Pourquoi je ne soutiens pas Dieudonné
Des amis s’inquiètent de mon « soutien » à Dieudonné.
Je ne soutiens pas Dieudonné, du moins pas directement ou principalement. Ce que je soutiens est beaucoup plus fondamental, et est la base même du droit-que la justice soit la même pour tous.
Pour moi, on peut interdire ses spectacles ; je suis opposé aux lois « contre la haine » qui permettraient peut-être de le faire, mais elles existent. Mais si on doit interdire les spectacles de Dieudonné, qu’on le fasse dans les règles, avec procès public et comparaison entre son humour et celui d’autres (Desproges, Carlos, Leeb, Coluche…). Bien sûr, cette façon de faire (même avec les dites lois) n’a aucune chance d’aboutir.
Ce que je n’accepte pas c’est qu’on interdise ses spectacles sur ordre du ministre de la police. Cela, c’est le règne de l’arbitraire et c’est plus profondément « inacceptable » que tout ce que Dieudonné peut dire ou faire.
On me demande d’au moins condamner ou critiquer ses « dérives ». Il n’en est pas question. Je ne dirai jamais rien contre un individu qui n’a pour lui que sa parole et qui a contre lui tous les faux-culs, toute la bien-pensance, toute la puissance de l’Etat et des médias. Je dirai peut-être ce que je pense de Dieudonné le jour où toutes les attaques légales contre lui cesseront.

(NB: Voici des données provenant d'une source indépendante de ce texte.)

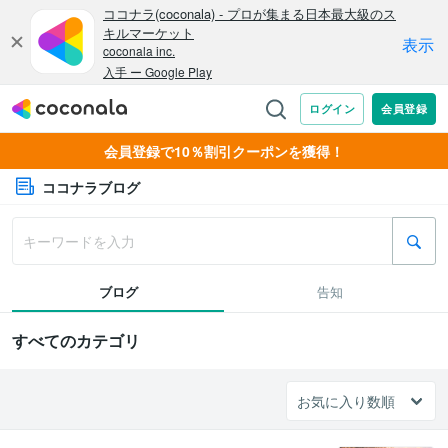
会員登録で10％割引クーポンを獲得！
ココナラブログ
ブログ
告知
すべてのカテゴリ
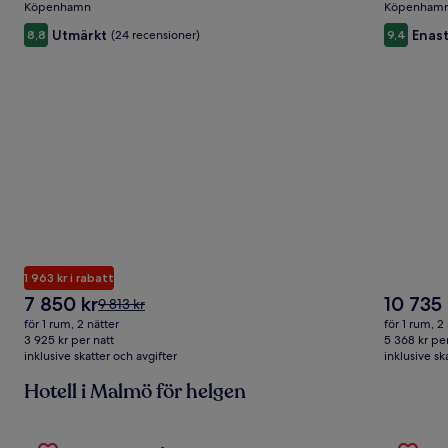
Köpenhamn
Köpenham
Utmärkt
Enas
8,8
(24 recensioner)
9,4
1 963 kr i rabatt
Priset
Priset
7 850 kr
10 735 
Priset
9 813 kr
är
är
var
för 1 rum, 2 nätter
för 1 rum, 2
7 850 kr
10 735 kr
9 813 kr,
3 925 kr per natt
5 368 kr per
inklusive skatter och avgifter
se
inklusive sk
mer
Hotell i Malmö för helgen
information
om
standardpris.
Gallery
Se erbjudande för Hotell Stavstensgården
Gallery
Se erbju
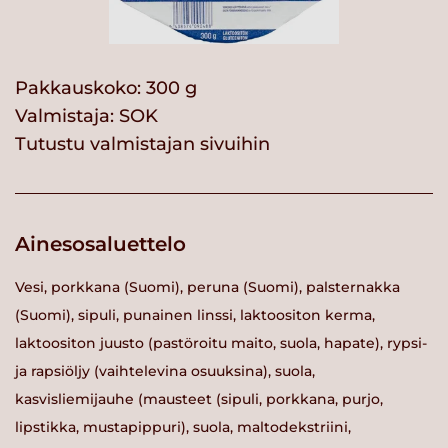
Pakkauskoko: 300 g
Valmistaja:
SOK
Tutustu valmistajan sivuihin
Ainesosaluettelo
Vesi, porkkana (Suomi), peruna (Suomi), palsternakka
(Suomi), sipuli, punainen linssi, laktoositon kerma,
laktoositon juusto (pastöroitu maito, suola, hapate), rypsi-
ja rapsiöljy (vaihtelevina osuuksina), suola,
kasvisliemijauhe (mausteet (sipuli, porkkana, purjo,
lipstikka, mustapippuri), suola, maltodekstriini,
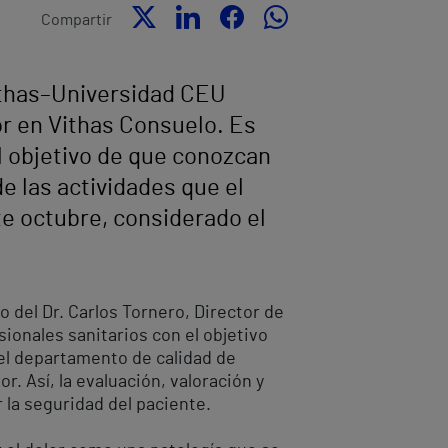
Compartir
Vithas–Universidad CEU
or en Vithas Consuelo. Es
el objetivo de que conozcan
e las actividades que el
e octubre, considerado el
 del Dr. Carlos Tornero, Director de
ionales sanitarios con el objetivo
 el departamento de calidad de
. Así, la evaluación, valoración y
 la seguridad del paciente.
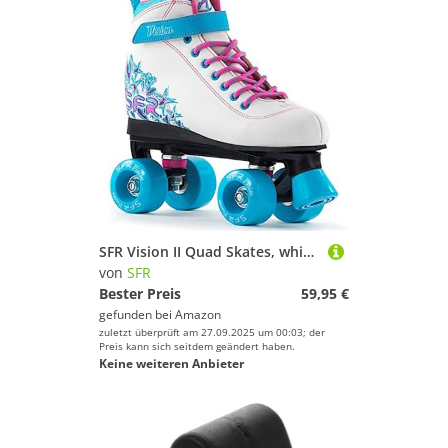
SFR Vision II Quad Skates, white-blue - 34
von
SFR
Bester Preis
59,95 €
gefunden bei
Amazon
zuletzt überprüft am 27.09.2025 um 00:03; der
Preis kann sich seitdem geändert haben.
Keine weiteren Anbieter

On me répond parfois que le problème n’est pas la liberté d’expression-bande de faux culs ! Bien sûr que ce l’est. Les lois antiracistes (ou celles, plus surréalistes encore, qui condamnent la « négation de l’histoire ») ont permis aux associations du même nom de faire poursuivre quantité de gens devant les tribunaux, tant « à gauche » (Siné, Mermet, Morin, les appels au boycott d’Israël) qu’à « droite » (Le Pen, Gollnisch, Faurisson) et bien d’autres. On met au pilon, sur demande de la Licra, des livres. Un député « centriste » propose d’interdire par la loi le geste de la quenelle. Et il n’y a pas de problème de liberté d’expression ?
Quand Dieudonné est venu à Bruxelles, la police a fait évacuer la salle au milieu du spectacle. Personne n’a protesté, sauf l’héroïque journaliste indépendant Olivier Mukuna (sur un site marginal, celui d’Egalité). Pourtant, il était évident, sans être juriste, que cela violait toutes nos lois et même notre Constitution.
Quand j’en parlais à mes amis, on me répondait que, bien sûr, c’est terrible, mais que ce n’est pas le « vrai problème » : le vrai problème, c’est la lutte des classes, l’impôt sur les riches etc. Je crains fort que ceux qui raisonnent ainsi n’arriveront jamais à rien-si on est incapable, que ce soit par opportunisme ou impuissance, de défendre les droits les plus fondamentaux de ses propres concitoyens (je parle des spectateurs de Dieudonné, pas de l’artiste lui-même), on ne va pas non plus changer les choses dans l’ordre socio-économique. Qui peut le plus, peut le moins.
Une autre erreur, très curieuse mais très répandue à gauche, est de croire que les problèmes identitaires ou symboliques sont de pures illusions, à dissiper au plus vite pour que les « travailleurs » s’intéressent enfin à leurs « vrais problèmes », c’est-à-dire à leur bifteck. Croire cela, c’est ne rien comprendre à la nature humaine, et mène la gauche à des impasses de façon récurrente.
Dans le cas d’espèce, le fait qu’une bonne partie de la jeunesse « noire et arabe » se reconnaît dans un humoriste que toutes les associations « antiracistes » (supposées défendre les dits « noirs et arabes ») cherchent à réduire au silence est un phénomène « symbolique » important. Cela devrait au minimum mener les gens de bonne foi à s’interroger sur la véritable nature du « combat antiraciste » dans lequel le plus gros de la gauche a cru trouver un substitut aux luttes sur le plan social et économique (et qui a ainsi, en fait, transféré les combats sur le plan symbolique, tout en prétendant souvent faire le contraire). Mais on ne peut revenir à ces luttes qu’à condition de résoudre la question symbolique et, pour commencer, d’admettre l’égalité devant la loi de toutes les formes de discours.
Les gens qui croient qu’ils vont faire la révolution mais qui acceptent qu’une secte fanatique et ultra minoritaire détermine ce qu’on peut voir au théâtre ce soir se font, à mon avis, de graves illusions. La défense du côté progressiste des constitutions démocratiques passe avant la révolution. Et il y a des choses qui passent avant tout engagement politique, comme la défense de la vérité, de la justice et de la dignité humaine.